(Source passage Opens)

That’s often the case with the lay-professional relationships at the top echelons of American Jewish organizations.

“Given the fact that this relationship is so central to our operating system, it’s extraordinary that we do so little to prepare volunteers and professionals to work together effectively and to address some of the challenges, inequities and tensions that are inherent in this relationship,” says Shifra Bronznick, a New York-based consultant for many Jewish groups.

Volunteers and professionals often misunderstand their roles, resulting in simmering tension or outright feuds.

Both parties have been known to complain of a lack of respect for their time and expertise, compromising their potential to work effectively.

An uneasy relationship in lay-professional leadership can destabilize the groups that set the course for the American Jewish community, many involved in these organizations say.

Often it’s a key reason for professional turnover in Jewish communal life.

The lay-professional relationship long has been a struggle, but several factors have exacerbated the problems in recent years.

As organizations have become increasingly complex and driven by professionals, many lay leaders have told JTA they feel sidelined from decision making and kept out of the loop.

Both parties can become mired in a bureaucratic process that leaves professionals feeling undermined and lay leaders spent.

The relationship is complicated by the fact that a lay leader’s influence often is a product of his or her wealth, prompting professionals to mince words to avoid losing donations or even their jobs, observers say.

Choosing leaders on the basis of money not only excludes less wealthy candidates, but also may result in the choice of a lay leader who is otherwise ill-suited to the task or who feels that his wallet should allow him to dictate the group’s course, community activists say.

In trying to strike the right balance, communication and mutual respect are key, according to a recent survey on Jewish communal professional leadership authored by sociologist Gary Tobin.

(Source passage Closes)

* [What you are asked to do]: Go on with the passage about volunteer and professional leaders in American Jewish organizations, picking up right after its last sentence. The lines that come next are separate material and aren't part of the passage.

(Records supplied Opens)

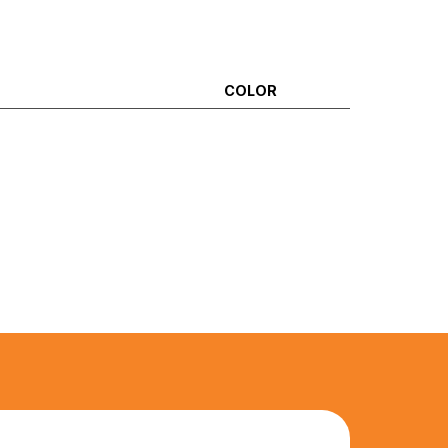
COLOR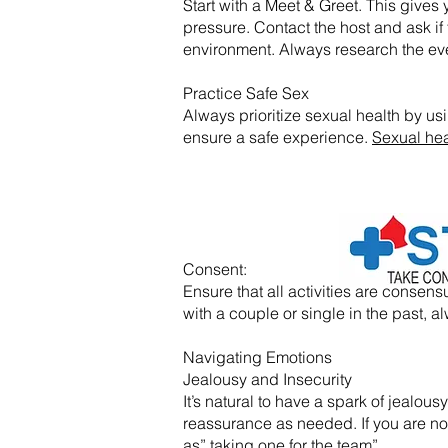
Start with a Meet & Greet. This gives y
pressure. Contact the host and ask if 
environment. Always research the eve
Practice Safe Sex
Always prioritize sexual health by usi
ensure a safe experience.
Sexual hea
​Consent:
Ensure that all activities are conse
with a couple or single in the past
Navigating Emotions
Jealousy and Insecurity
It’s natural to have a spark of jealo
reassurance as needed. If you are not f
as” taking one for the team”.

(Records supplied Closes)

* [Written answer]:
But the “power differential” can get in the way, he says.

Lay-professional relations are the “real elephant that’s in the living room,” says Jonathan Schick, a Dallas-based leadership consultant who works primarily with private schools.

“When boards don’t understand their roles as trustees of the organization,” they “have a tendency to get more involved in the day-to-day, the here-and-now, and they don’t have the long vision,” Schick says.

The issue is universal in the nonprofit world, he says, but stakes are raised in faith-based institutions where passions run high.

Indeed, ethnic ties can allow a sense of family ties, and their consequent sensitivity and volatility, to override professionalism, observers say.

But without professional standards, a board member can fire a professional on little more than a whim.

One Jewish professional who recently became the executive of a Jewish organization said he was told to work out a contract with his senior lay leader.

When he suggested that lay-professional trust made such a document unnecessary, the lay leader responded: “You trust me, and I trust you — but the next person who sits here might be an S.O.B., and you may need to be protected.”

That indicated “a major problem with lay leaders’ views of professionals,” he says.

On the other hand, the professional says, he once was told by a senior executive at another Jewish group to do something against the wishes of his own board.

“That person’s response was, ‘The hell with what the board wants. This is what we need to get done.’ “

According to Daniel Allen, executive vice president of American Red Magen David in Israel and president of the Association of Jewish Communal Organizational Professionals, “I think there is a mutually visceral distrust, which unfortunately is all too often real, in terms of how people treat each other.”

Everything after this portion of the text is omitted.